**WORK INSTRUCTIONS**
Please retype all of the records below word for word, leaving out any pictures.

(Camera intrinsics data)
::::

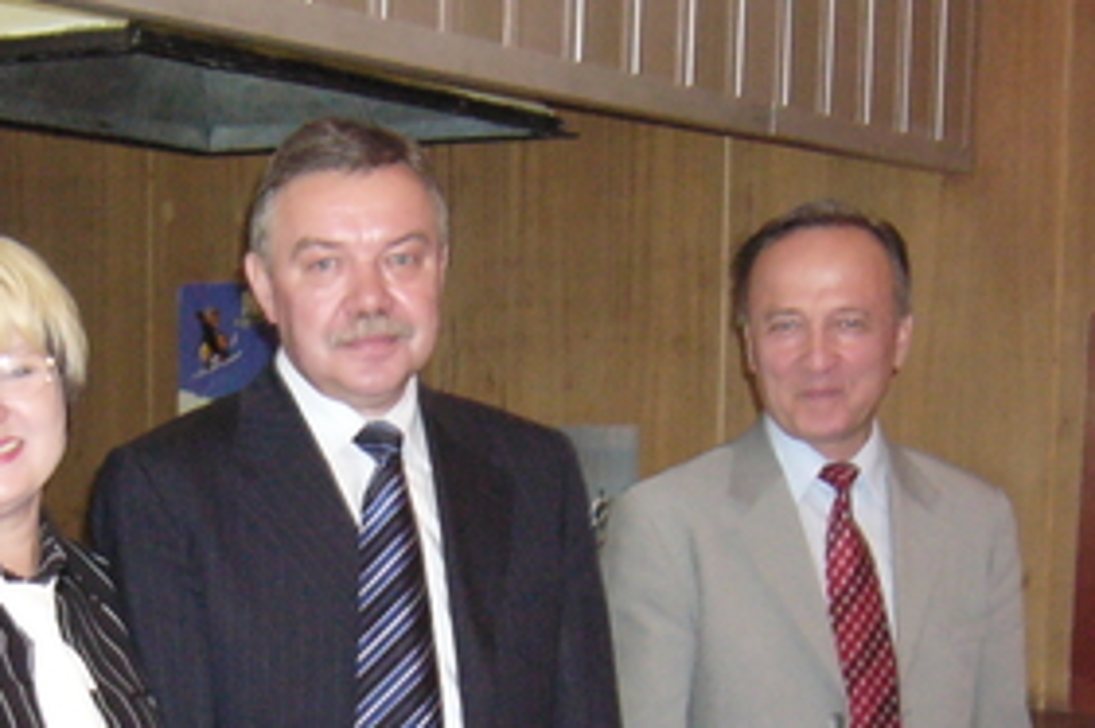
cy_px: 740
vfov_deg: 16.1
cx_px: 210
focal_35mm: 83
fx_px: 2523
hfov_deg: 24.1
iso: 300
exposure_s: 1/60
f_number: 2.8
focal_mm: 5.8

::::

**RESULT**
cy_px: 740
vfov_deg: 16.1
cx_px: 210
focal_35mm: 83
fx_px: 2523
hfov_deg: 24.1
iso: 300
exposure_s: 1/60
f_number: 2.8
focal_mm: 5.8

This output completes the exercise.